* [PROVIDED TEXT]:

Considering all of these factors is great. However, a number of questions remain: “Who makes the decision when it comes to sourcing cloud services?” “Who manages the cloud?” “Who operates the cloud environment?”

 

This is where hybrid IT comes in. In one scenario, IT could aggregate all clouds, provide a catalogue of services to users, and manage the entire cloud lifecycle. In another, IT could help source, integrate, and audit the services. An example of this is Software as a Service (SaaS).

 

 

The Essence of Hybrid IT

 

Implementing hybrid IT requires a lot of effort across organizations. NetApp has identified eight major factors that come into play:

  1. Culture. Evolve the corporate culture toward a cloud model. Key to accomplishing this is in getting buy-in from major stakeholders such as IT and business leaders who can influence and drive change, which will fuel the need to build core talent around cloud architecture, design, and operations.

  2. Governance. Develop a “cloud first” governance model backed by a cloud decision framework” that  drives workload placement through business needs, provider capabilities, security, data privacy and risk measures, and both service-level agreements (SLAs) and return on investment.

* [PROBLEMS TO WORK ON]:
1. How many major factors in implementing hybrid IT does the hybrid IT text say NetApp has identified?
2. List the questions that the hybrid IT text says remain after all of the factors have been considered.
3. Please extend the hybrid IT text, picking up after its last sentence.

(Pose landmark coordinates)
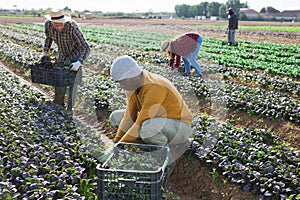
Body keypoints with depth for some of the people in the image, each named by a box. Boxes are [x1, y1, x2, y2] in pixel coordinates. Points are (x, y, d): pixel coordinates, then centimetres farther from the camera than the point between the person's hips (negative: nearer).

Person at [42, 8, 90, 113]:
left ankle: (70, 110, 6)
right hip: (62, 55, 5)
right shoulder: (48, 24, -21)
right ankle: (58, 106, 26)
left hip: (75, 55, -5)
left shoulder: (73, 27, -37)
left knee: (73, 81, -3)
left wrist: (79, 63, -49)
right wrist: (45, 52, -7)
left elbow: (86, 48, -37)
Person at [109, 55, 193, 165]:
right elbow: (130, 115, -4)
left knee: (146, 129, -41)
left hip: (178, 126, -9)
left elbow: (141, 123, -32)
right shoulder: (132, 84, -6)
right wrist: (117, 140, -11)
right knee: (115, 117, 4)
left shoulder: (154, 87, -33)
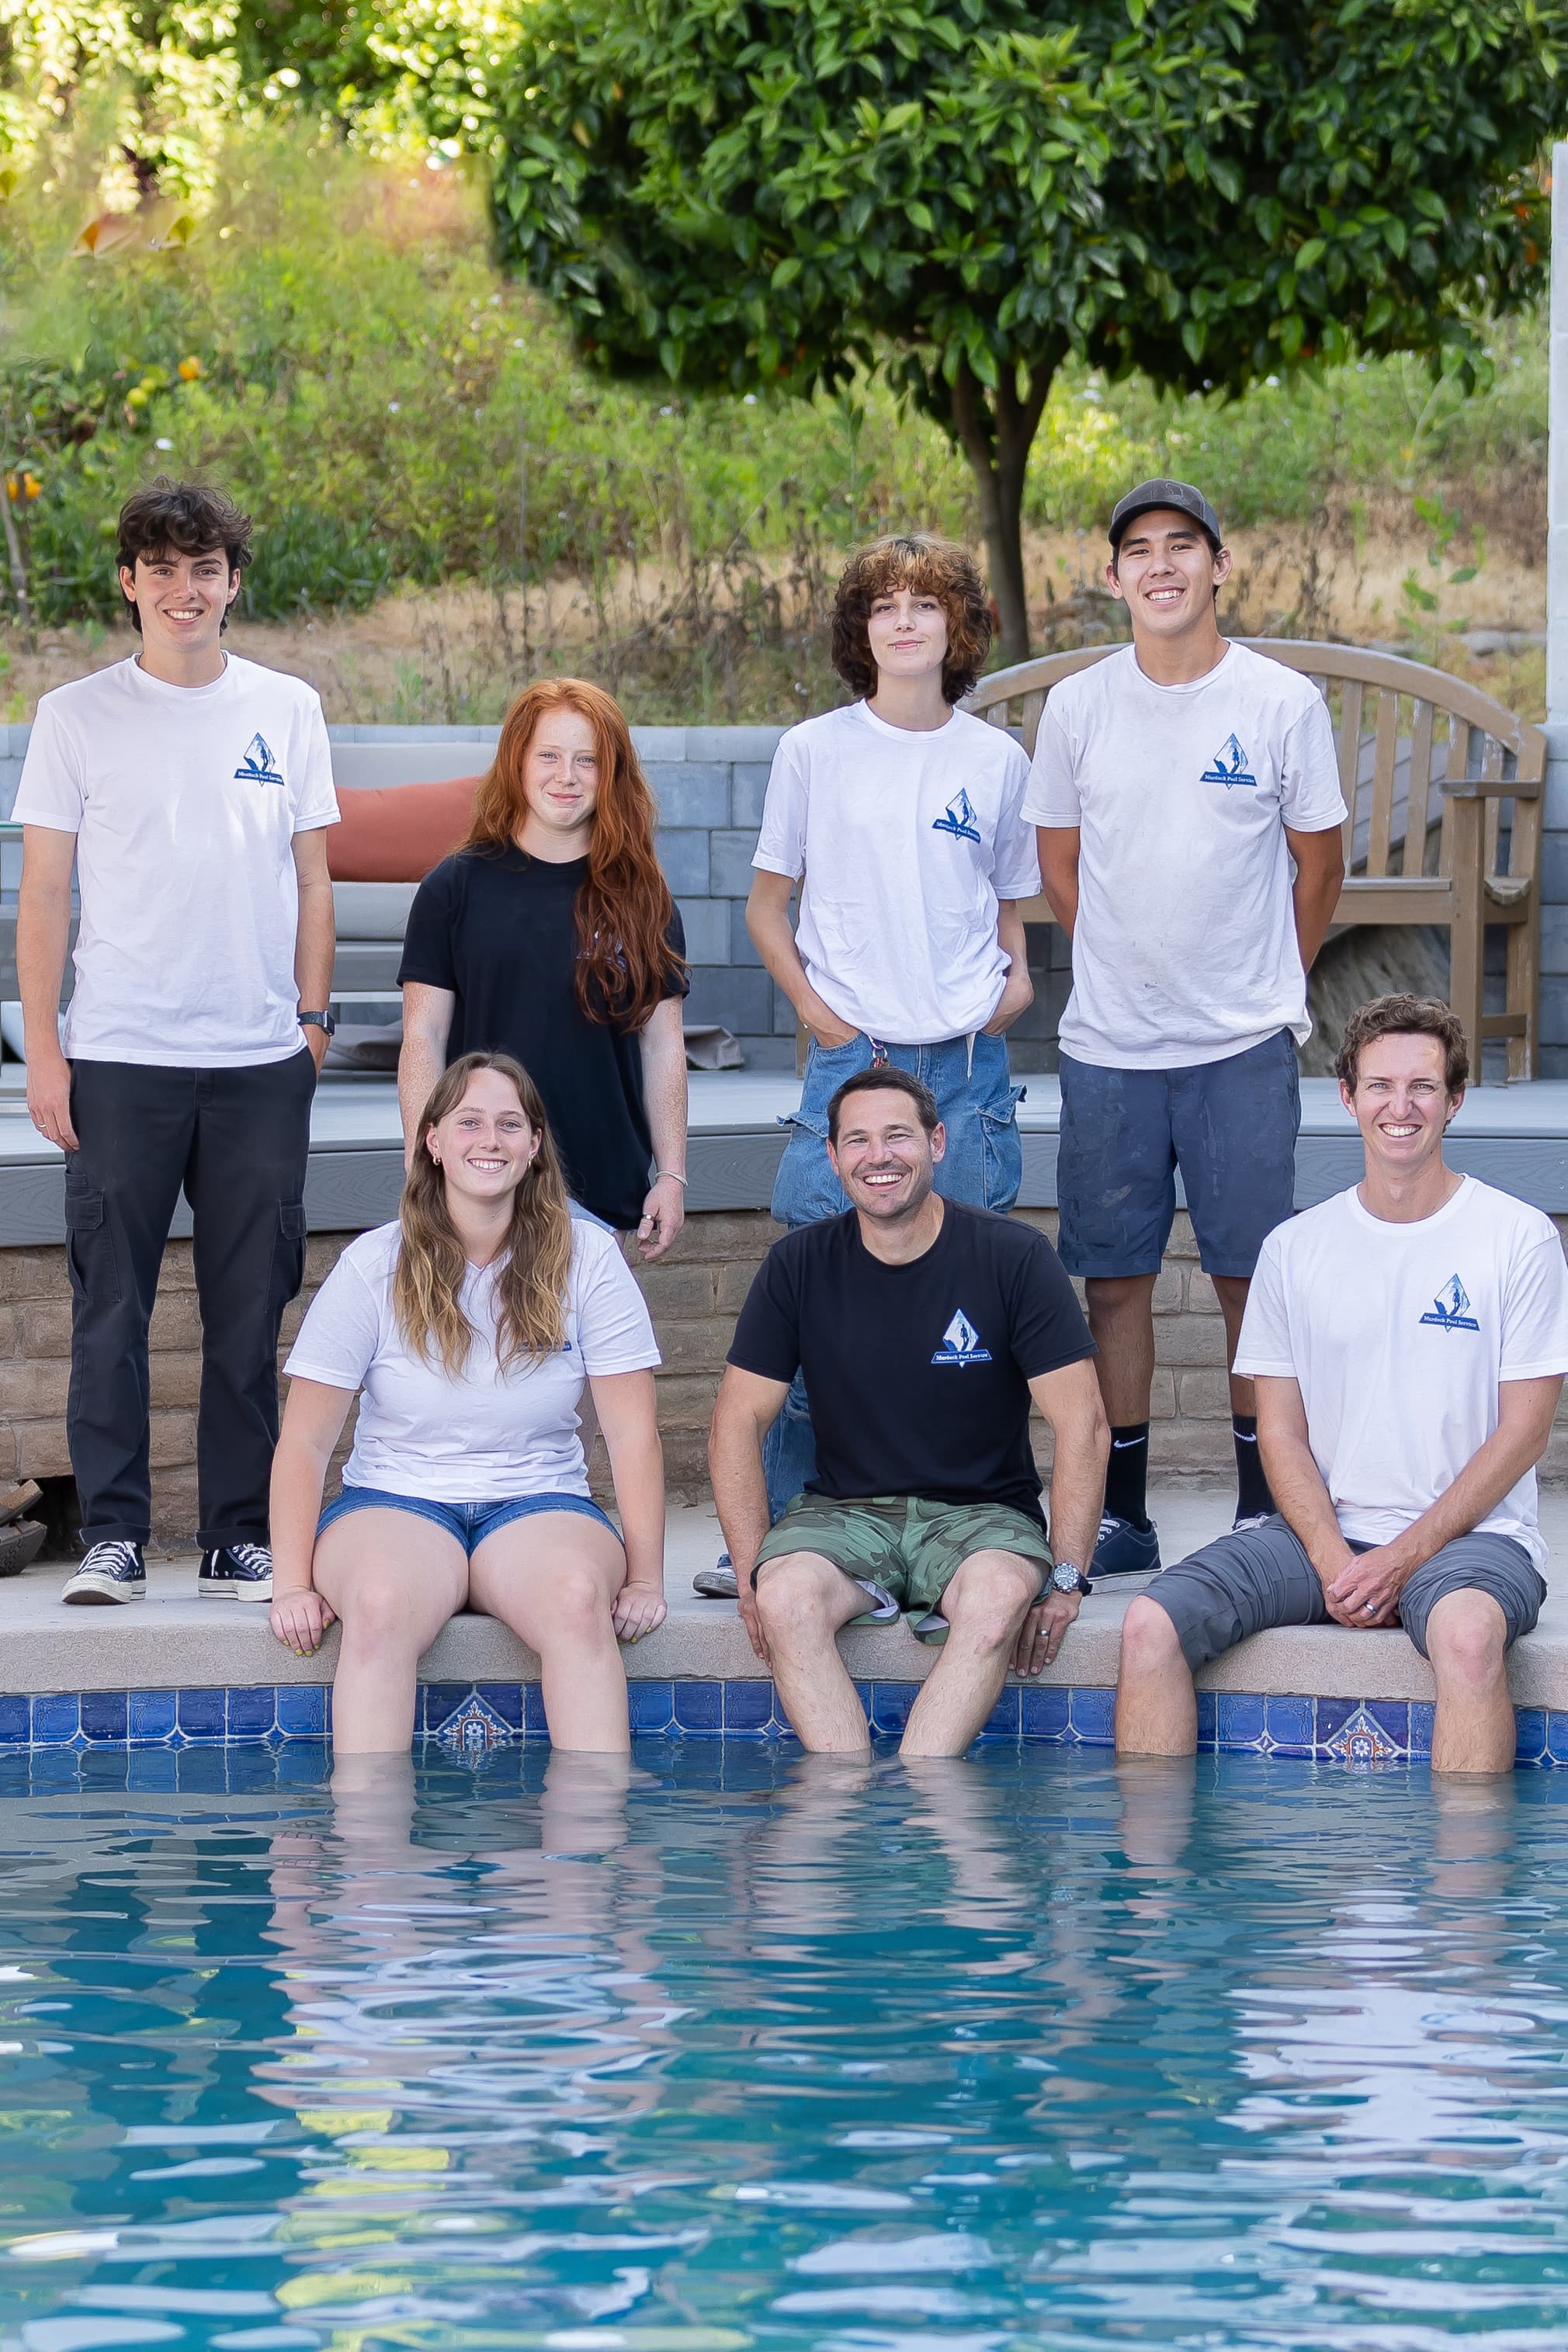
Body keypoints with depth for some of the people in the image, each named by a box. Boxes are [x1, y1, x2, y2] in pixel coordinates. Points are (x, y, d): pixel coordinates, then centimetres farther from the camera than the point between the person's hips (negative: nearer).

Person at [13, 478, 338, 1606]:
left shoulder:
---
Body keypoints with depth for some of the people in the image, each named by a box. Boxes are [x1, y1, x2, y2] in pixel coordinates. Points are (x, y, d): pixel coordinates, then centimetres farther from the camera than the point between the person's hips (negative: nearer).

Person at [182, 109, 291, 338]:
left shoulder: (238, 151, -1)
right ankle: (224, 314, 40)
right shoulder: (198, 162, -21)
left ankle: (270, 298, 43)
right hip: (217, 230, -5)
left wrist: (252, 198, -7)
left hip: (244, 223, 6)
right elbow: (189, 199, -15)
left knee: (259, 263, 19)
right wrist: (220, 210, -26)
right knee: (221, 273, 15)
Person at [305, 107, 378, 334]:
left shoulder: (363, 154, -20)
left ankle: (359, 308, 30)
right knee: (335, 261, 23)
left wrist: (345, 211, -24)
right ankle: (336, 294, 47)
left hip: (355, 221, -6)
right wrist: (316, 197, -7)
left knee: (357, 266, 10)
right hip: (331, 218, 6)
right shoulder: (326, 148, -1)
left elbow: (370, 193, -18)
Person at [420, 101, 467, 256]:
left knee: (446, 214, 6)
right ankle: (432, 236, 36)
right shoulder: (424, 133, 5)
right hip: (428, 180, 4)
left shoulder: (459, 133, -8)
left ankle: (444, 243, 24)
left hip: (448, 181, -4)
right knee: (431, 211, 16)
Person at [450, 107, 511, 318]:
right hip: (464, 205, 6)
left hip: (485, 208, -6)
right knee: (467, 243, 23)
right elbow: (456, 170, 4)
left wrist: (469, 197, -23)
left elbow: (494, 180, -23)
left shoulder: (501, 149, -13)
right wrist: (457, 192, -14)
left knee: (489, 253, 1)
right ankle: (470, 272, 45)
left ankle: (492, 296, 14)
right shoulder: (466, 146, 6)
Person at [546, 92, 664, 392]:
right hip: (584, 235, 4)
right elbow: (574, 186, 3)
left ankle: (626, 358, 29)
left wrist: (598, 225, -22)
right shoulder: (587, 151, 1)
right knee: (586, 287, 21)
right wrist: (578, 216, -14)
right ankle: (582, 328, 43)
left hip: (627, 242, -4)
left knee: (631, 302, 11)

* [ANSWER SET]:
1. Eight.

2.
- Who makes the decision when it comes to sourcing cloud services?
- Who manages the cloud?
- Who operates the cloud environment?

3.
  3. Architecture. Choose the right service architecture—whether Infrastructure as a Service, Platform as a Service, or SaaS—based on use cases and maturity. To achieve this, you must understand your customers’ needs, identify service workloads, and develop an exit strategy if SLAs are not met, to name some.
  4. Security and Risk. Develop a sound security/risk framework to minimize risk and ensure that IT adheres to enterprise data governance, compliance, and privacy policies. Just as important, create a process for evaluating your service provider. Audit the providers regularly to mitigate risks.
  5. Finance. Price the “service unit” appropriately—not only taking hardware, software, and resourcing into account, but also other variables such as elasticity, time to capability, reliability, and security. This approach will help businesses achieve a utility-based model and make cost-effective decisions.
  6. Operations. Invest in cloud management platforms that enable IT to effectively manage the cloud lifecycle. This approach will help drive costs, service efficiency, and standardization across multiple clouds.
  7. Applications. Develop and/or adopt cloud-aware applications that maximize cloud advantages such as fault tolerance, statelessness, auto-scale, and latency.
  8. Vendor Management. Take costs and SLAs into account when managing service providers. And, perform periodic audits of both service providers and IT to ensure that the right services are being offered and expectations are being met.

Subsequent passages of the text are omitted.